Challenging CBP One Turnback Policy

AOL et. al v. Mayorkas, Case No. 3:23-cv-01367-AGS-BLM (S.D. Cal.)


This lawsuit challenges the federal government’s border-wide policy and practice of turning back asylum seekers without a CBP One appointment at ports of entry (POEs) along the southern border, denying them access to the U.S. asylum process. The suit seeks to end U.S. Customs and Border Protection's newest iteration of unlawful metering, and to ensure that the government is complying with U.S. laws meant to protect asylum seekers' rights and safety.

People arriving at POEs have the right to seek asylum without artificial caps or technological barriers. For decades, Congress has mandated equitable treatment for all who seek protection from persecution, regardless of how they arrive in the United States.
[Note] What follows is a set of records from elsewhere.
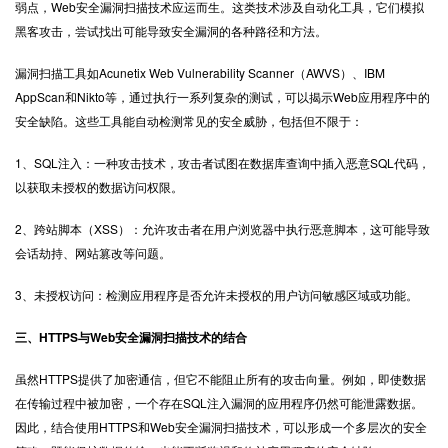
弱点，Web安全漏洞扫描技术应运而生。这类技术涉及自动化工具，它们模拟
黑客攻击，尝试找出可能导致安全漏洞的各种路径和方法。
漏洞扫描工具如Acunetix Web Vulnerability Scanner（AWVS）、IBM
AppScan和Nikto等，通过执行一系列复杂的测试，可以揭示Web应用程序中的
安全缺陷。这些工具能自动检测常见的安全威胁，包括但不限于：
1、SQL注入：一种攻击技术，攻击者试图在数据库查询中插入恶意SQL代码，
以获取未授权的数据访问权限。
2、跨站脚本（XSS）：允许攻击者在用户浏览器中执行恶意脚本，这可能导致
会话劫持、网站篡改等问题。
3、未授权访问：检测应用程序是否允许未授权的用户访问敏感区域或功能。
三、HTTPS与Web安全漏洞扫描技术的结合
虽然HTTPS提供了加密通信，但它不能阻止所有的攻击向量。例如，即使数据
在传输过程中被加密，一个存在SQL注入漏洞的应用程序仍然可能泄露数据。
因此，结合使用HTTPS和Web安全漏洞扫描技术，可以形成一个多层次的安全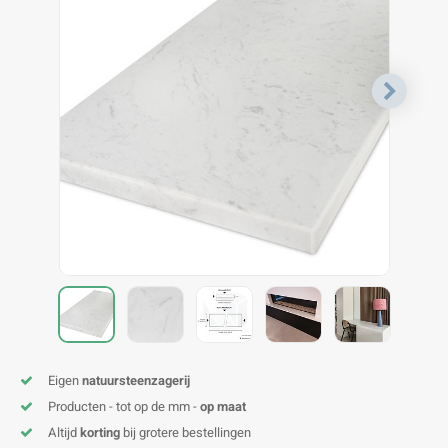
V
B
B
P
A
A
A
A
A
A
A
A
Eigen
natuursteenzagerij
Producten - tot op de mm -
op maat
Altijd
korting
bij grotere bestellingen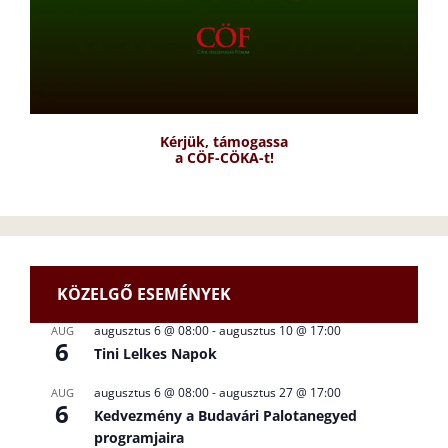
Kérjük, támogassa
a CÖF-CÖKA-t!
KÖZELGŐ ESEMÉNYEK
augusztus 6 @ 08:00
-
augusztus 10 @ 17:00
AUG
6
Tini Lelkes Napok
augusztus 6 @ 08:00
-
augusztus 27 @ 17:00
AUG
6
Kedvezmény a Budavári Palotanegyed
programjaira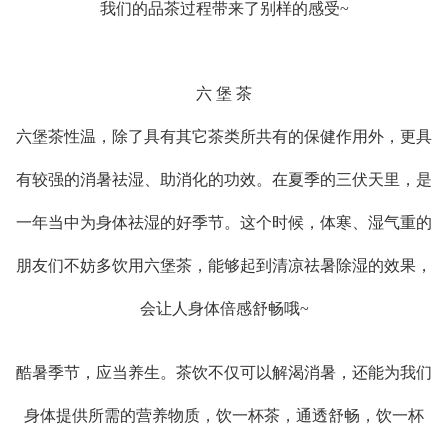
我们的品茶过程带来了别样的感受~
六 堡 茶
六堡茶性温，除了具有其它茶类所共有的保健作用外，更具
有较强的消暑祛湿、助消化的功效。在夏季的三伏天里，是
一年当中为身体祛湿的好季节。这个时候，体寒、湿气重的
朋友们不妨多饮用六堡茶，能够起到清凉祛暑除湿的效果，
会让人身体倍感舒畅哦~
酷暑季节，应当养生。茶饮不仅可以解渴消暑，还能为我们
身体提供所需的营养物质，饮一杯茶，通透舒畅，饮一杯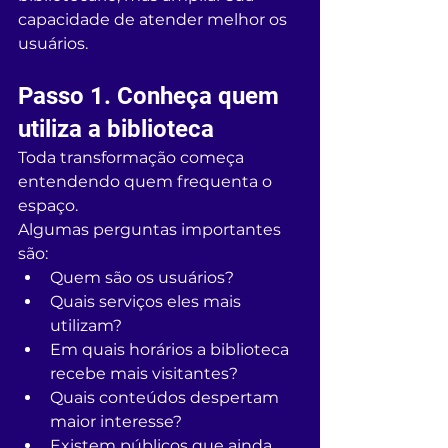
capacidade de atender melhor os 
usuários.
Passo 1. Conheça quem 
utiliza a biblioteca
Toda transformação começa 
entendendo quem frequenta o 
espaço.
Algumas perguntas importantes 
são:
Quem são os usuários?
Quais serviços eles mais 
utilizam?
Em quais horários a biblioteca 
recebe mais visitantes?
Quais conteúdos despertam 
maior interesse?
Existem públicos que ainda 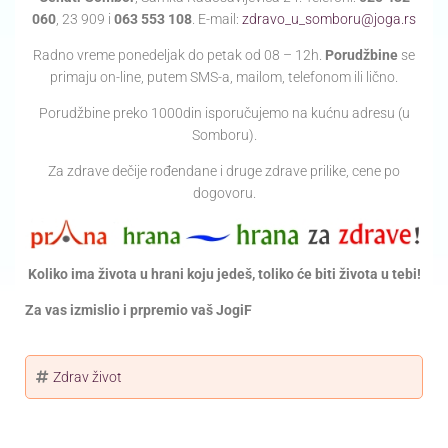
060
, 23 909 i
063 553 108
. E-mail:
zdravo_u_somboru@joga.rs
Radno vreme ponedeljak do petak od 08 – 12h.
Porudžbine
se
primaju on-line, putem SMS-a, mailom, telefonom ili lično.
Porudžbine preko 1000din isporučujemo na kućnu adresu (u
Somboru).
Za zdrave dečije rođendane i druge zdrave prilike, cene po
dogovoru.
Koliko ima života u hrani koju jedeš, toliko će biti života u tebi!
Za vas izmislio i prpremio vaš JogiF
Zdrav život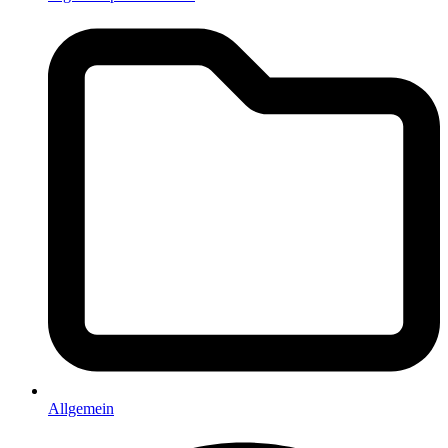
Allgemein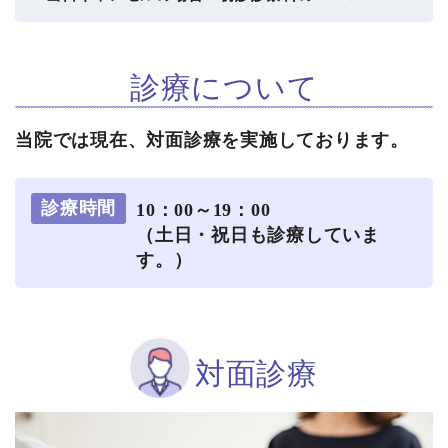
診療について
当院では現在、対面診療
を実施しております。
診療時間
10：00～19：00
（土日・祝日も診療していま
す。）
対面診療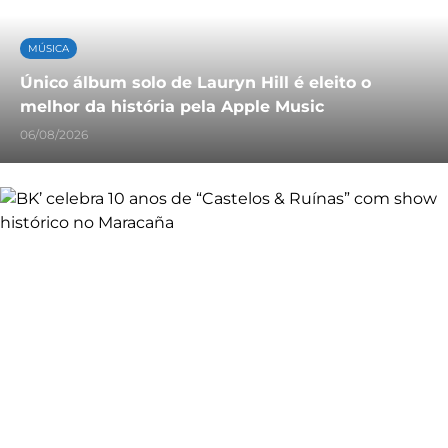
MÚSICA
Único álbum solo de Lauryn Hill é eleito o
melhor da história pela Apple Music
06/08/2026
The federal government itself has publicized guidance requiring CBP officers to inspect and process anyone who comes to POEs seeking asylum, whether or not they have a CBP One appointment.

Restricting asylum access to only individuals who can use a smartphone app imposes unfair and at times, insurmountable, barriers for asylum seekers. The CBP One Turnback Policy, under which CBP officers turn back most asylum seekers who cannot secure an appointment made via the CBP One app, creates language, literacy, and disability access issues.

The government’s reliance on the CBP One app creates a privileged waitlist, restricting access to asylum to a select group of people who have both the economic means to afford a functioning smartphone and internet access, but also the tech savviness necessary to navigate the app—causing unreasonable delays and endangering asylum seekers' lives. Even those able to use the app are denied appointments due to limited slots, forcing indefinite waits in precarious conditions in Mexico.

The plaintiffs in the case are immigrant rights organizations Al Otro Lado and Haitian Bridge Alliance, and 10 individuals turned away at the southern border by CBP and denied their fundamental right to seek asylum in the United States.

The CBP One Turnback Policy has harmed plaintiffs, leaving them vulnerable to assault, rape, kidnapping, and even murder in dangerous Mexican border towns. It also disrupts organizations' missions, diverting resources to counteract the policy's harmful effects.

Plaintiffs are represented by the American Immigration Council, the Center for Gender & Refugee Studies (CGRS), and the Center for Constitutional Rights, along with Mayer Brown LLP and others.